The things Coates did talk about are the phenomenal success of “Black Panther,” a Marvel comics run he’s been working on that has been turned into a film that has hit the $1 billion mark, and the political shift from the Barack Obama presidency to the Donald Trump era.
On “Black Panther,” Coates said that the film would have still been successful had it been released during Obama’s time in office, but acknowledged that it does feel like it’s fulfilling a cultural need right now. But he gave a lot of credit to director Ryan Coogler, whom Coates called one of the pre-eminent filmmakers of his generation. “If the movie sucks, none of this matters,” Coates said. The quality of the film, he said, was what’s really been driving its success.
Coates announced last week that he’ll be writing “Captain America” comics for Marvel, which led him to a moment of hesitation as he wondered whether he should say what he wanted to say. He finally did: “He's like Barack Obama. He is someone who believes in the ideal of America. And really really believes in it."
Coates said there’s elements of optimism as well as naïveté in that, and he’ll be exploring that in the writing.
Goldberg tried to draw out Coates on other issues, such as whether Coates believes more people in media are acknowledging strains of racism in national politics and what he thinks of drama over the New York Times Opinion page. On this, Coates simply wouldn’t engage, due to his friendship with editor James Bennet. Ditto comments made by Cornell West about Coates.
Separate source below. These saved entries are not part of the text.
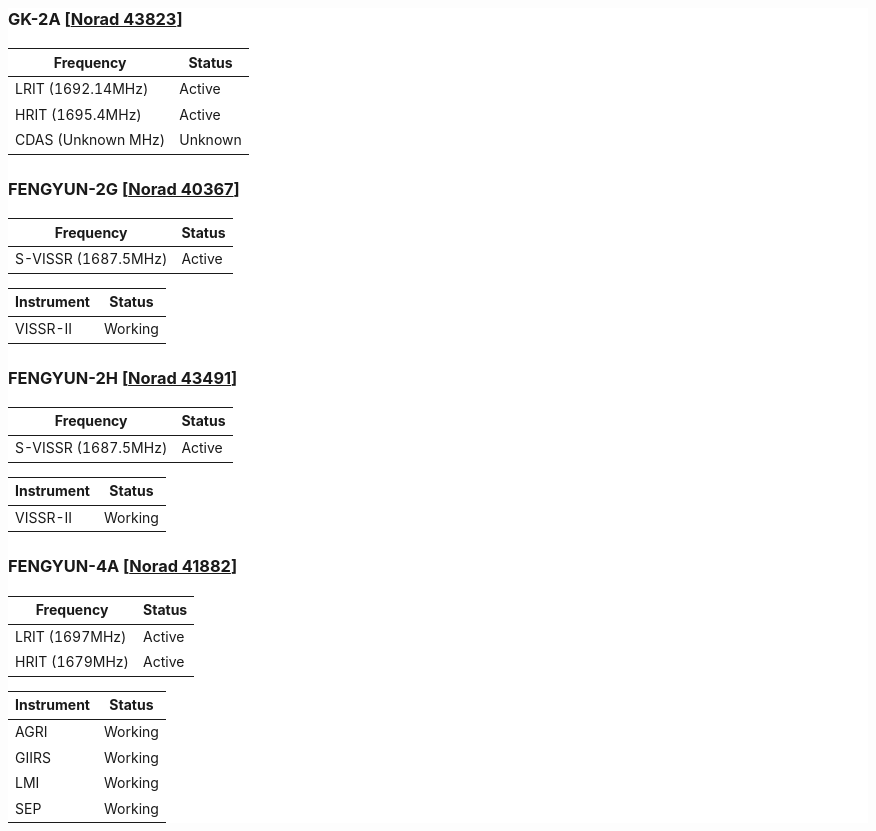 ### GK-2A [[Norad 43823](https://celestrak.org/NORAD/elements/gp.php?CATNR=43823)]

| Frequency  | Status |
| ------------- | ------------- |
| LRIT (1692.14MHz) | Active |
| HRIT (1695.4MHz) | Active |
| CDAS (Unknown MHz) | Unknown |

### FENGYUN-2G [[Norad 40367](https://celestrak.org/NORAD/elements/gp.php?CATNR=40367)]

| Frequency  | Status |
| ------------- | ------------- |
| S-VISSR (1687.5MHz) | Active |

| Instrument  | Status |
| ------------- | ------------- |
| VISSR-II | Working |

### FENGYUN-2H [[Norad 43491](https://celestrak.org/NORAD/elements/gp.php?CATNR=43491)]

| Frequency  | Status |
| ------------- | ------------- |
| S-VISSR (1687.5MHz) | Active |

| Instrument  | Status |
| ------------- | ------------- |
| VISSR-II | Working |

### FENGYUN-4A [[Norad 41882](https://celestrak.org/NORAD/elements/gp.php?CATNR=41882)]

| Frequency  | Status |
| ------------- | ------------- |
| LRIT (1697MHz) | Active |
| HRIT (1679MHz) | Active |

| Instrument  | Status |
| ------------- | ------------- |
| AGRI | Working |
| GIIRS | Working |
| LMI | Working |
| SEP | Working |
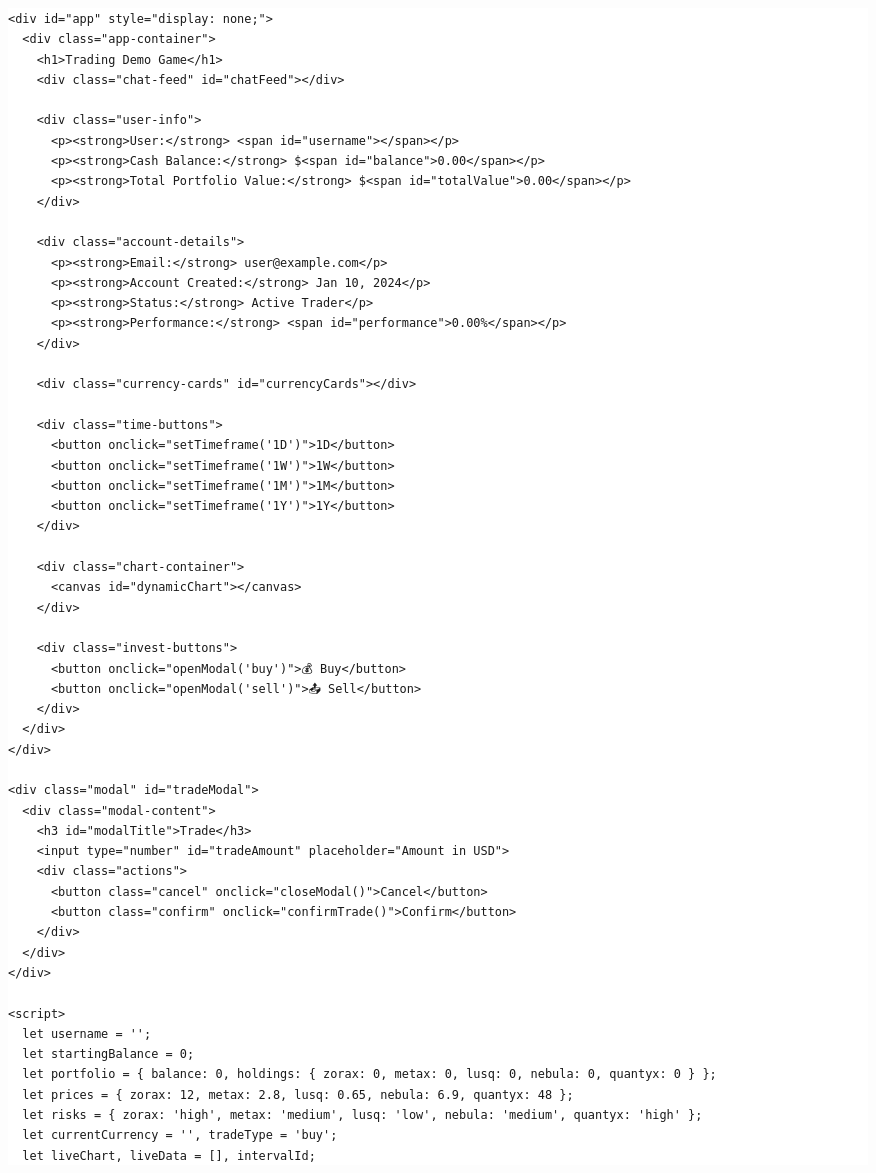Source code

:     <div id="app" style="display: none;">
      <div class="app-container">
        <h1>Trading Demo Game</h1>
        <div class="chat-feed" id="chatFeed"></div>
  
        <div class="user-info">
          <p><strong>User:</strong> <span id="username"></span></p>
          <p><strong>Cash Balance:</strong> $<span id="balance">0.00</span></p>
          <p><strong>Total Portfolio Value:</strong> $<span id="totalValue">0.00</span></p>
        </div>
  
        <div class="account-details">
          <p><strong>Email:</strong> user@example.com</p>
          <p><strong>Account Created:</strong> Jan 10, 2024</p>
          <p><strong>Status:</strong> Active Trader</p>
          <p><strong>Performance:</strong> <span id="performance">0.00%</span></p>
        </div>
  
        <div class="currency-cards" id="currencyCards"></div>
  
        <div class="time-buttons">
          <button onclick="setTimeframe('1D')">1D</button>
          <button onclick="setTimeframe('1W')">1W</button>
          <button onclick="setTimeframe('1M')">1M</button>
          <button onclick="setTimeframe('1Y')">1Y</button>
        </div>
  
        <div class="chart-container">
          <canvas id="dynamicChart"></canvas>
        </div>
  
        <div class="invest-buttons">
          <button onclick="openModal('buy')">💰 Buy</button>
          <button onclick="openModal('sell')">📤 Sell</button>
        </div>
      </div>
    </div>
  
    <div class="modal" id="tradeModal">
      <div class="modal-content">
        <h3 id="modalTitle">Trade</h3>
        <input type="number" id="tradeAmount" placeholder="Amount in USD">
        <div class="actions">
          <button class="cancel" onclick="closeModal()">Cancel</button>
          <button class="confirm" onclick="confirmTrade()">Confirm</button>
        </div>
      </div>
    </div>
  
    <script>
      let username = '';
      let startingBalance = 0;
      let portfolio = { balance: 0, holdings: { zorax: 0, metax: 0, lusq: 0, nebula: 0, quantyx: 0 } };
      let prices = { zorax: 12, metax: 2.8, lusq: 0.65, nebula: 6.9, quantyx: 48 };
      let risks = { zorax: 'high', metax: 'medium', lusq: 'low', nebula: 'medium', quantyx: 'high' };
      let currentCurrency = '', tradeType = 'buy';
      let liveChart, liveData = [], intervalId;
Coates did talk about his disgust with reporters who go into red states seeking to find out whether people regret voting for Trump in the 2016 election. He said journalists don’t respect those voters enough to trust that people knew who they were voting for.
And unlike a lot of writers who try to build their brand into a multimedia empire, Coates said he’s not interested in pursuing TV deals or opining on everything, preferring to give himself time and space to slowly think about things.
From an audience question, he said he wouldn’t even have anything to ask Donald Trump if offered an interview. He said there’s no second level to the president since everything he says is exactly what he’s thinking.
“There is nothing about Donald Trump that strikes me as reflective,” he said.